Теперь в момент, когда мы проводим эту черту, мы гарантируем, что в итоге окажемся в двоякой ситуации. Мы продолжаем любить произведение одного человека, а не другого или болеть за эту команду, а не за ту, даже если они ведут себя вроде бы одинаково. Наши друзья будут выпрыгивать вон из кожи, радостно тыкать пальцем, спрашивая, как мы можем смотреть этот фильм, а не тот или болеть за этого бейсболиста, но осуждать того и т. д. Эти противоречия — не оправдание для того, чтобы опустить руки и полностью отказаться от проекта, который мы начали, стараясь стать лучше, пытаясь сформироваться как «цельная и неделимая личность». Это причина копнуть глубже, все обдумать и, если необходимо, стереть уже проведенную линию и нарисовать ее в другом месте.

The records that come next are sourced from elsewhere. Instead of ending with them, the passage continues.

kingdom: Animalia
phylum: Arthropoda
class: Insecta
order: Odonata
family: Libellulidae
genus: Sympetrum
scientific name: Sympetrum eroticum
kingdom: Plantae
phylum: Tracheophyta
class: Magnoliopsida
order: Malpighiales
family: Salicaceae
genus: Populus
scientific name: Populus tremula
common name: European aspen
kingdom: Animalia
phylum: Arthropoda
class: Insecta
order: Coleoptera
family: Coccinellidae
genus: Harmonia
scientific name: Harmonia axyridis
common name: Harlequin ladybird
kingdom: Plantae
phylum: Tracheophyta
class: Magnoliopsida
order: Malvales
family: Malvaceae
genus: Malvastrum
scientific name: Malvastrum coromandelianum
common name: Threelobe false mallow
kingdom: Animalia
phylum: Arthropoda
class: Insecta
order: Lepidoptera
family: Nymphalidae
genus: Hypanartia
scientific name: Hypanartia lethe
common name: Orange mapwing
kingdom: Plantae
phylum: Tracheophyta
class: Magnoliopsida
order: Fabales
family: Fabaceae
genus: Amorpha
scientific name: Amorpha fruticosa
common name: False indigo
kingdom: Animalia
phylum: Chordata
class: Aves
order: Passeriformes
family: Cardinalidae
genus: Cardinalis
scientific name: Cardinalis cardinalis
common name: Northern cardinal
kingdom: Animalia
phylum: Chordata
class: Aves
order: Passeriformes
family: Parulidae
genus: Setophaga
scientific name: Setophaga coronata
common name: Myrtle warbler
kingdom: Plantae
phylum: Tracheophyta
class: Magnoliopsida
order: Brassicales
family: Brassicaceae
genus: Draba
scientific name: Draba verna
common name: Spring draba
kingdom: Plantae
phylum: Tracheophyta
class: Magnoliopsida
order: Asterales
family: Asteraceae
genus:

Противоречия внутри нашей системы ценностей — это возможность попытаться принимать решения, соответствующие нашим убеждениям, нашему пониманию этики и того, кто мы есть. В такие моменты, когда мы в ситуации, где нет четкого ответа, нет эвристики, которую можно использовать, чтобы принять теоретическое, но практически невозможное «правильное» решение, мы и видим истинную ценность неудачи. Мы делаем то, что когда-нибудь приведет к неприятным последствиям. Чем больше мы это пережевываем и прорабатываем, тем больше смысла извлечем, столкнувшись с эффектом обратного действия.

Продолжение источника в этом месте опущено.